RED  DRAGON   - A   Narada   Film Review

  ED NORTON as Will Graham   
  roughs up sleaze reporter,   
  as HARVEY KAITEL tries to   
  separate them.  
  
   ANTHONY HOPKINS  
   as Hector is once again   
   on a tether to keep him   
   from  eating someone.  
   
   RALPH FIENNES  as   
   Francis Dolarhyde, the   
   much sought-after   
   'Tooth Fairy'.
RED DRAGON  - Brett Ratner-Director   Dino D Laurentiis-Producer .

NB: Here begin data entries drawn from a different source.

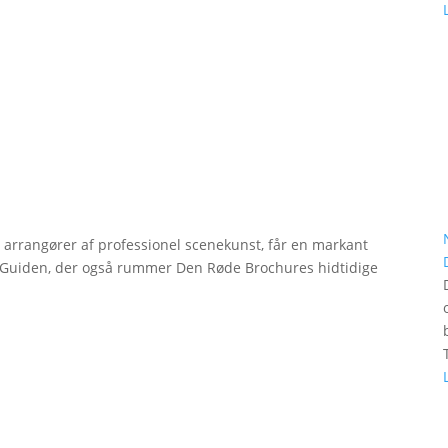
r arrangører af professionel scenekunst, får en markant
erGuiden, der også rummer Den Røde Brochures hidtidige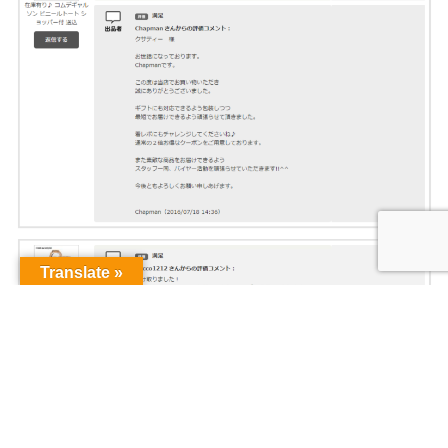
Translate »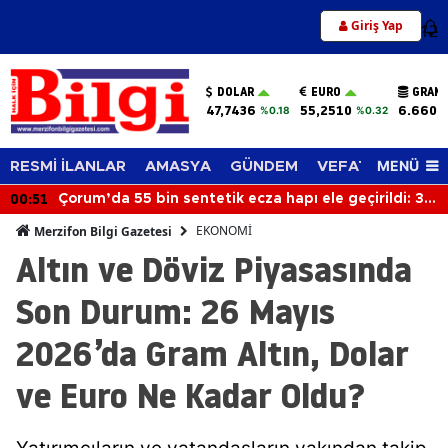
Giriş Yap
12
DOLAR
EURO
GRAM 
47,7436
55,2510
6.660,
%0.18
%0.32
MENÜ
RESMİ İLANLAR
AMASYA
GÜNDEM
VEFAT EDENLER
00:51
Çorum’da 55 bin sentetik ecza hapı ele geçirildi: 3
gözaltı
EKONOMİ
Merzifon Bilgi Gazetesi
Altın ve Döviz Piyasasında
Son Durum: 26 Mayıs
2026’da Gram Altın, Dolar
ve Euro Ne Kadar Oldu?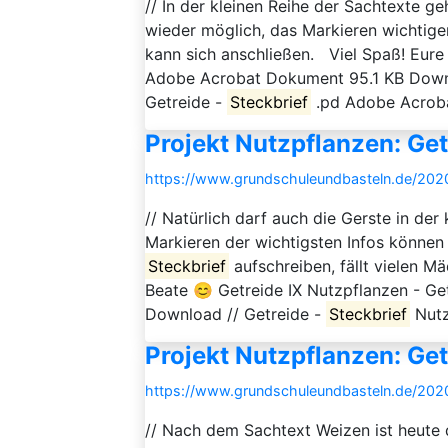
// In der kleinen Reihe der Sachtexte ge
wieder möglich, das Markieren wichtige
kann sich anschließen. Viel Spaß! Eure
Adobe Acrobat Dokument 95.1 KB Downl
Getreide -
Steckbrief
.pd Adobe Acroba
Projekt Nutzpflanzen: Get
https://www.grundschuleundbasteln.de/2020/
// Natürlich darf auch die Gerste in der
Markieren der wichtigsten Infos können 
Steckbrief
aufschreiben, fällt vielen M
Beate 😊 Getreide IX Nutzpflanzen - G
Download // Getreide -
Steckbrief
Nutz
Projekt Nutzpflanzen: Getr
https://www.grundschuleundbasteln.de/2020/
// Nach dem Sachtext Weizen ist heute 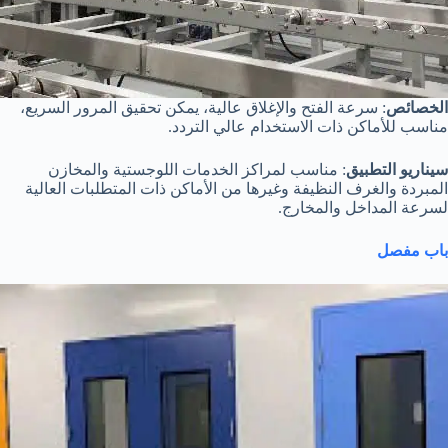
الخصائص
: سرعة الفتح والإغلاق عالية، يمكن تحقيق المرور السريع،
مناسب للأماكن ذات الاستخدام عالي التردد.
سيناريو التطبيق
: مناسب لمراكز الخدمات اللوجستية والمخازن
المبردة والغرف النظيفة وغيرها من الأماكن ذات المتطلبات العالية
لسرعة المداخل والمخارج.
باب مفصل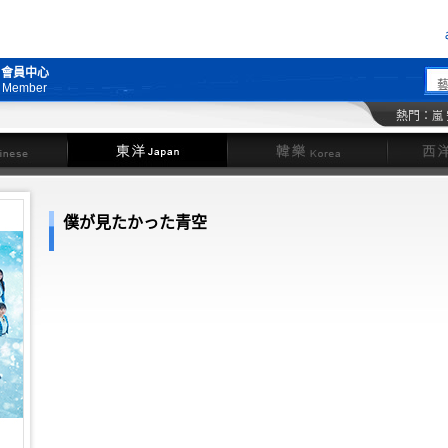
會員中心
Member
熱門：
嵐
東洋
韓樂
僕が見たかった青空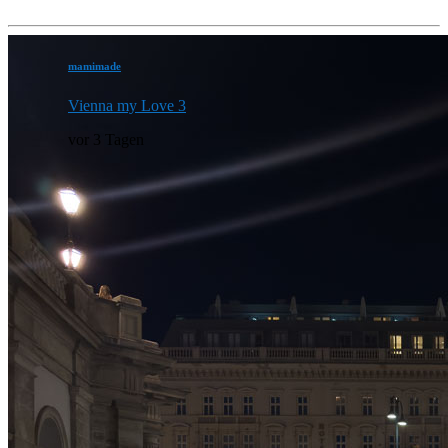
mamimade
Vienna my Love 3
vor 3 Tagen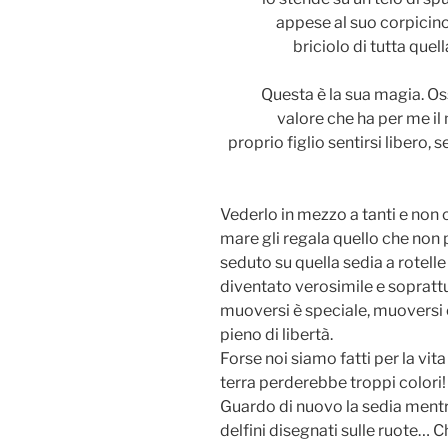
appese al suo corpicin
briciolo di tutta que
Questa è la sua magia. Oss
valore che ha per me il 
proprio figlio sentirsi liber
Vederlo in mezzo a tanti e non c
mare gli regala quello che non 
seduto su quella sedia a rotell
diventato verosimile e sopratt
muoversi è speciale, muoversi è
pieno di libertà.
Forse noi siamo fatti per la vit
terra perderebbe troppi colori!
Guardo di nuovo la sedia mentr
delfini disegnati sulle ruote… C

  Reviewed 12 Nov 2002   There are hard acts to follow, and there are impossible acts to follow.   The problem with having the ultimate horror-monster loose and walking among us, like, say, a cannibal named Hannibal, is what are you going to do for an encore?   Even the second sequel, Hannibal strained desperately to capture our imaginations and entertain us as did The Silence Of The Lambs.  However, while RED DRAGON was admittedly entertaining, it just wasn't in the same league as the original.

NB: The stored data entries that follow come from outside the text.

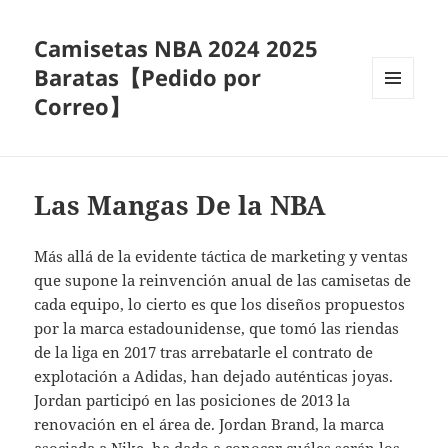
Camisetas NBA 2024 2025
Baratas【Pedido por
Correo】
MENÚ
Y
WIDGETS
Las Mangas De la NBA
Más allá de la evidente táctica de marketing y ventas
que supone la reinvención anual de las camisetas de
cada equipo, lo cierto es que los diseños propuestos
por la marca estadounidense, que tomó las riendas
de la liga en 2017 tras arrebatarle el contrato de
explotación a Adidas, han dejado auténticas joyas.
Jordan participó en las posiciones de 2013 la
renovación en el área de. Jordan Brand, la marca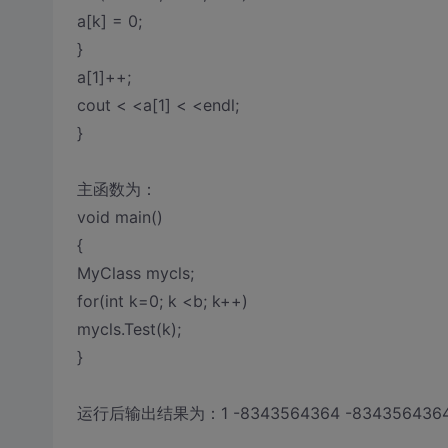
a[k] = 0;
}
a[1]++;
cout < <a[1] < <endl;
}
主函数为：
void main()
{
MyClass mycls;
for(int k=0; k <b; k++)
mycls.Test(k);
}
运行后输出结果为：1 -8343564364 -834356436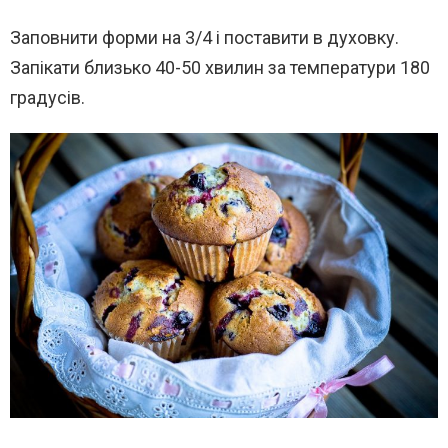
Заповнити форми на 3/4 і поставити в духовку.
Запікати близько 40-50 хвилин за температури 180
градусів.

       One gets the sense that Director, Brett Ratner also felt RED DRAGON was a few face cards short of a royal flush.   Some of the tension-building tricks came straight out of a "teenagers trapped in a haunted house" movie:- long silences punctuated by a very loud noise, and over-use of tension-building music.  But the most blatant attempt to pander to our primordial fear of the dark was Will Graham (Ed Norton ) going back to re-investigate the scene of the slaughter in the dead of night with a flashlight (good drama, not so good police work).   In fact, one could -perhaps a little bluntly- say that the film RED DRAGON was carried on star-power alone.   If it weren't for Ed Norton, Harvey Keitel and Anthony Hopkins, I doubt that this film would have even raised a whisper.

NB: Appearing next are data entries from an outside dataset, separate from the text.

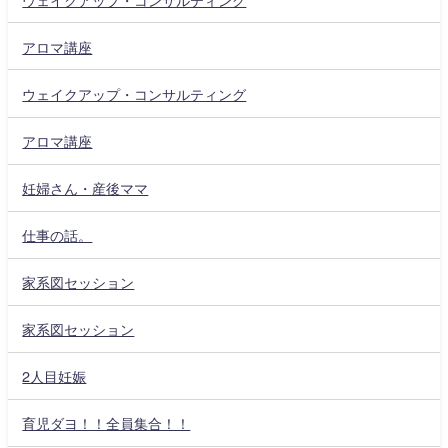
アロマ講座
ウェイクアップ・コンサルティング
アロマ講座
妊婦さん・産後ママ
仕事の話。
家系図セッション
家系図セッション
2人目妊娠
育児ダヨ！！全員集合！！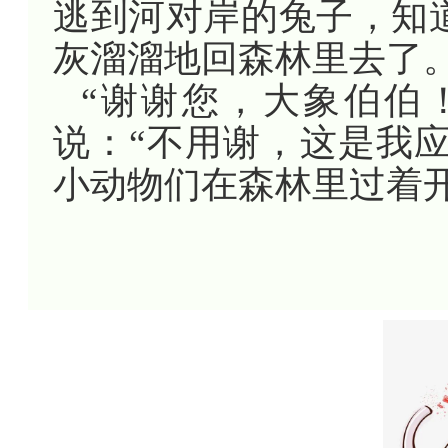
逃到河对岸的兔子，知
灰溜溜地回森林里去了
“谢谢您，大象伯伯
说：“不用谢，这是我
小动物们在森林里过着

        The billboard entreating us to go in to see RED DRAGON said, "The first and most terrifying chapter in the Hannibal Lecter Trilogy".   There's a word for that; 'anachronistic'.   How could it be the first chapter if it starts out with Hannibal Lecter already captured and behind bars for previous crimes of cannibalism?    At any rate, there were few of us walking out of the movie house this evening that didn't suspect yet another sequel - which would make it, of course, a 'quadrilogy'.   But we hoped not; it's time to move on, gentlemen.
      Enduring Line or Phrase:  "Fear is the price of our instrument, but I can help you."